--- Source records ---

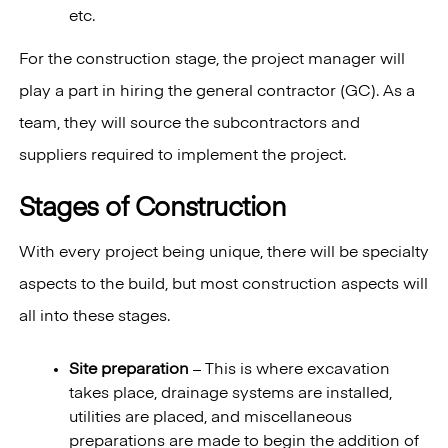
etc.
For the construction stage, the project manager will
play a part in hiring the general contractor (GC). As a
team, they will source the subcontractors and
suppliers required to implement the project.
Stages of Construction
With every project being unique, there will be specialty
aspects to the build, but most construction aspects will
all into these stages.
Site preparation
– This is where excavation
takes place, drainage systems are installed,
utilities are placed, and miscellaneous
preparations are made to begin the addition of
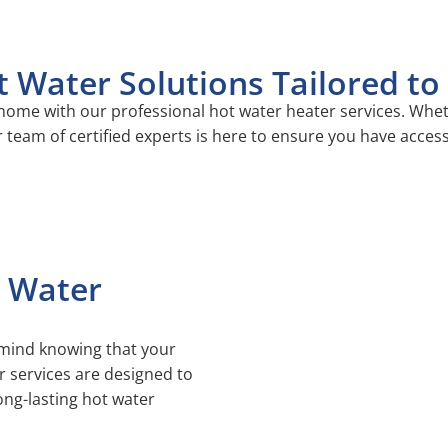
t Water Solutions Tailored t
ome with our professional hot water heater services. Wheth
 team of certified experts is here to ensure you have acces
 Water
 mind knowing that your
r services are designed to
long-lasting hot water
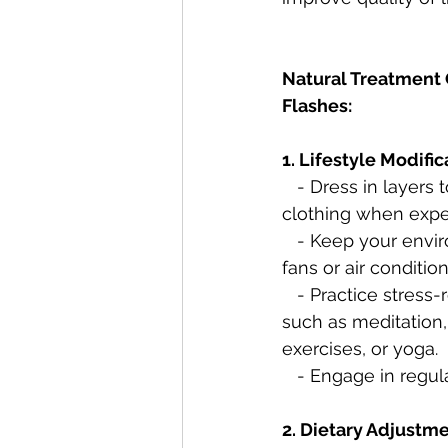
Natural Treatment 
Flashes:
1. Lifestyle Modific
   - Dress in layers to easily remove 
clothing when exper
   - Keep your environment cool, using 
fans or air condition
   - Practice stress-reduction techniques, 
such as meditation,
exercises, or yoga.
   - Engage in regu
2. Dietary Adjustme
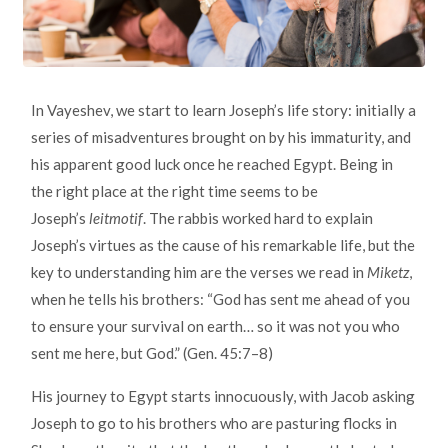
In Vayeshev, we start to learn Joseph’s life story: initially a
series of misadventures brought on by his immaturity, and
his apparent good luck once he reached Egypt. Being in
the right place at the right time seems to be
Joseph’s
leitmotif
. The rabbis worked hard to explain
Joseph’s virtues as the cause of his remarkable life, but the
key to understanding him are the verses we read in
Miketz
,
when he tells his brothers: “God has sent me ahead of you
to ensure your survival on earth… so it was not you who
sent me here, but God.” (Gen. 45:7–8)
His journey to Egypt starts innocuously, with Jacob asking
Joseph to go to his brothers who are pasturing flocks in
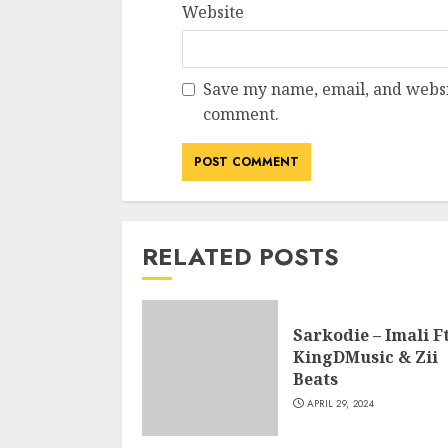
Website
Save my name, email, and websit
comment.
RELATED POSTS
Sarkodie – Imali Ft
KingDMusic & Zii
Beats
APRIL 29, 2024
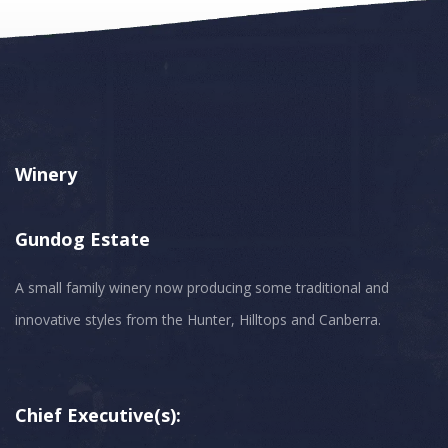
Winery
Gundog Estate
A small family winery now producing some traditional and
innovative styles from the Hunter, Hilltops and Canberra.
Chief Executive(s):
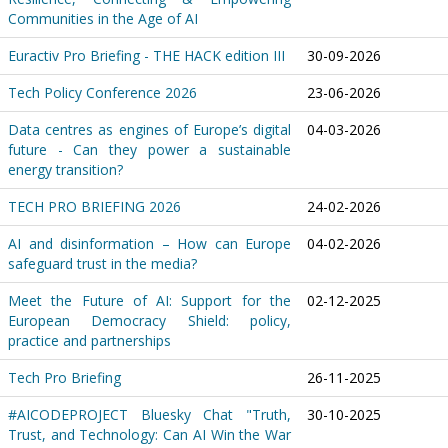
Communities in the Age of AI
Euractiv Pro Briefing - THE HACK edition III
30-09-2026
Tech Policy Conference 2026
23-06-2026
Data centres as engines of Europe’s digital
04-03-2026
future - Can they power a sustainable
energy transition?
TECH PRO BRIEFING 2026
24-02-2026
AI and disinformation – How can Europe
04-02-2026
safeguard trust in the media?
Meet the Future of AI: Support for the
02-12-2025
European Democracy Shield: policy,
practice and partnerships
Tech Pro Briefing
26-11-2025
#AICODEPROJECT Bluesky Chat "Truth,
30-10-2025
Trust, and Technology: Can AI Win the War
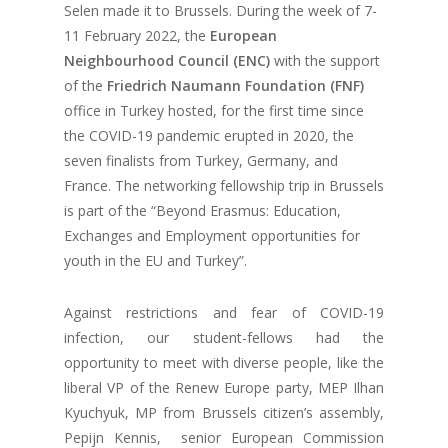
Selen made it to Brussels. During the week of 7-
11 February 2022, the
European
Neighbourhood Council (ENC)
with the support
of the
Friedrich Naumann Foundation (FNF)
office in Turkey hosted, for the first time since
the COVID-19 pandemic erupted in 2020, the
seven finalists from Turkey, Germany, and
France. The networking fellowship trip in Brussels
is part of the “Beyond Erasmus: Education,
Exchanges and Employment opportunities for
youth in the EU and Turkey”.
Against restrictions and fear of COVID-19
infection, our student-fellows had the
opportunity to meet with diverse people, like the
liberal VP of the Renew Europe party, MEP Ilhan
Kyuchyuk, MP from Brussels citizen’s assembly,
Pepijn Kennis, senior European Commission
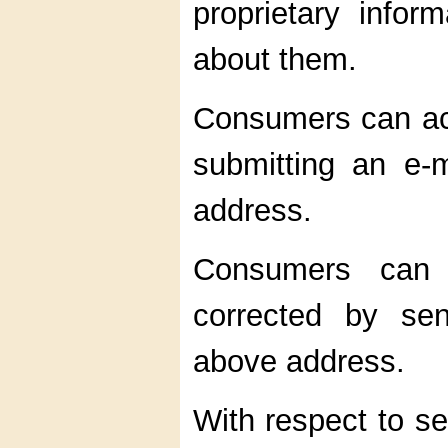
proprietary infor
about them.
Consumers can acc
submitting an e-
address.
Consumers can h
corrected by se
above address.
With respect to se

---

• Exercise:
For this exercise, repeat exactly the lines of the data above from the one with "Selen made it" down to the one with "the COVID-19 pandemic erupted in 2020, the", both end lines included.

• Answer to the problem:
Selen made it to Brussels. During the week of 7-
11 February 2022, the
European
Neighbourhood Council (ENC)
with the support
of the
Friedrich Naumann Foundation (FNF)
office in Turkey hosted, for the first time since
the COVID-19 pandemic erupted in 2020, the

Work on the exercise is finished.